EXCERPT TO READ

↓

If you look in my logfile, after epoch 55 the following message is printed: "Start training on Wiki Hyperlinks"

This means that before ep 55, only Wiki canonical pages are used for training, and after that the training uses hyperlinks around mentions of entities. This explains the accuracy gap. Do you have this message in your log file ? It corresponds to: https://github.com/dalab/deep-ed/blob/master/entities/learn_e2v/batch_dataset_a.lua#L28

octavian-ganea commented 6 years ago

If the above message was not logged, then most likely the training did not reach the hyperlinks stage. It might be the case that i accidentally modified the default value of --num_passes_wiki_words from 200 to 400 at some point, in which case rerunning with 200 should work.

se4u commented 6 years ago

Aha, yes that seems to be it. My log for trial1 https://drive.google.com/file/d/1pf0WB-L13wpq0EY_Oi_jFtQzizcyJtZc/view?usp=sharing shows that I did not train on the Wiki Hyperlinks and the default value of num_passes_wiki_words is 400 in the repo. I have restarted the job and will report back once it finishes.

octavian-ganea commented 6 years ago

If the message "Start training on Wiki Hyperlinks" is not in your logs, then that is likely the case.

octavian-ganea commented 6 years ago

Did it work ?

se4u commented 6 years ago

Yes it worked. Sorry I should have closed the issue right away.

octavian-ganea commented 6 years ago

Perfect, glad it's fine :)

↑

WHAT IS EXPECTED
Can you reproduce the passage of the training-log thread above, from "This means that" up to and including "200 should work.", word for word?

AVAILABLE DATA
↓

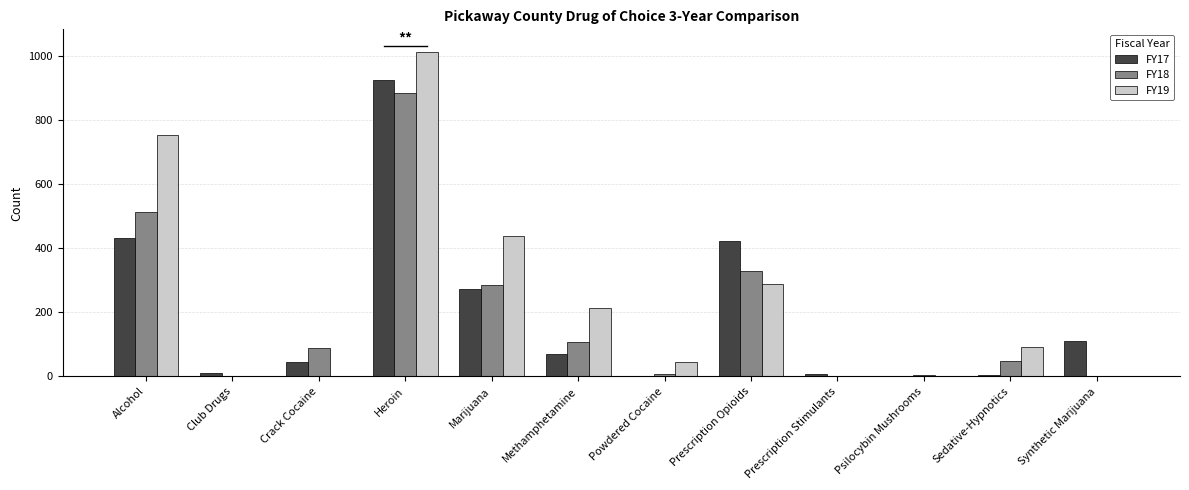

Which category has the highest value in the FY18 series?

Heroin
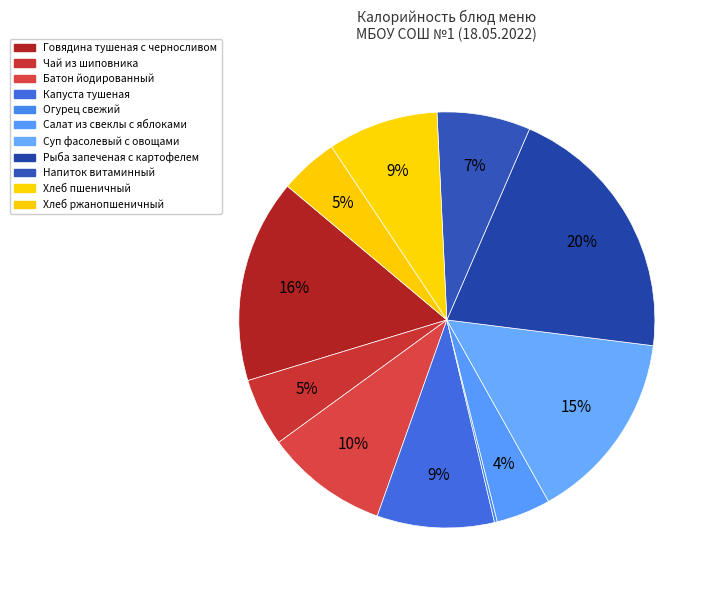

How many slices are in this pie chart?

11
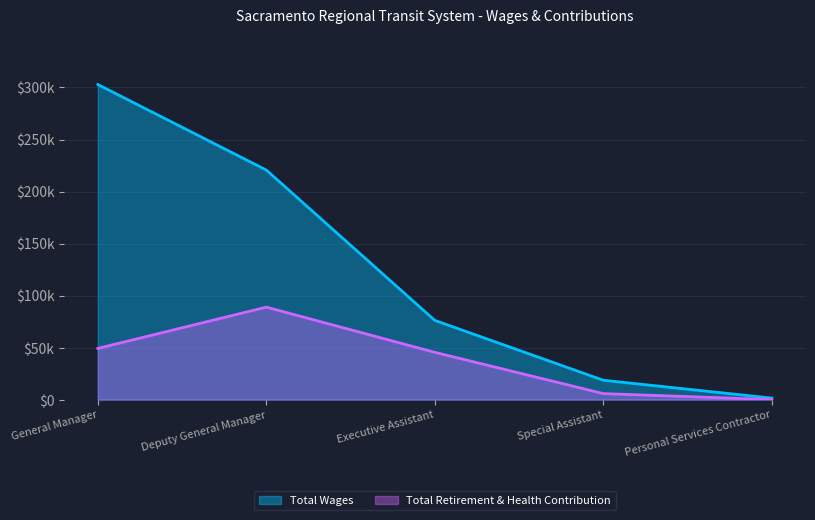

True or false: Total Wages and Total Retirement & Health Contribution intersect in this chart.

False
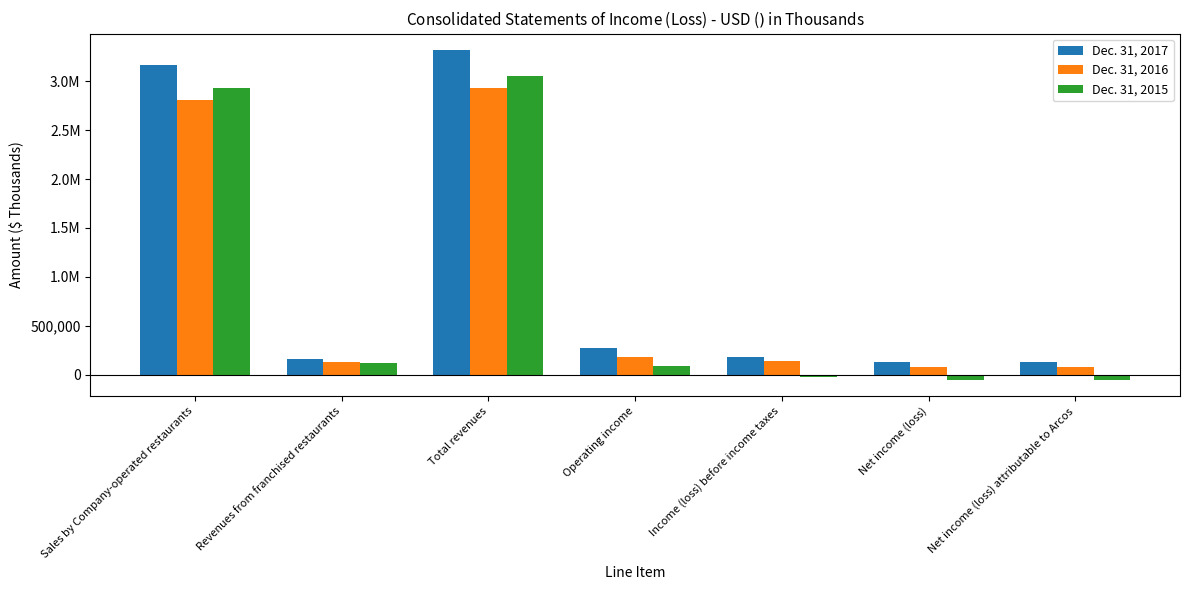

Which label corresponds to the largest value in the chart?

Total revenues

↑

SOLUTION FOR THIS TASK
This means that before ep 55, only Wiki canonical pages are used for training, and after that the training uses hyperlinks around mentions of entities. This explains the accuracy gap. Do you have this message in your log file ? It corresponds to: https://github.com/dalab/deep-ed/blob/master/entities/learn_e2v/batch_dataset_a.lua#L28

octavian-ganea commented 6 years ago

If the above message was not logged, then most likely the training did not reach the hyperlinks stage. It might be the case that i accidentally modified the default value of --num_passes_wiki_words from 200 to 400 at some point, in which case rerunning with 200 should work.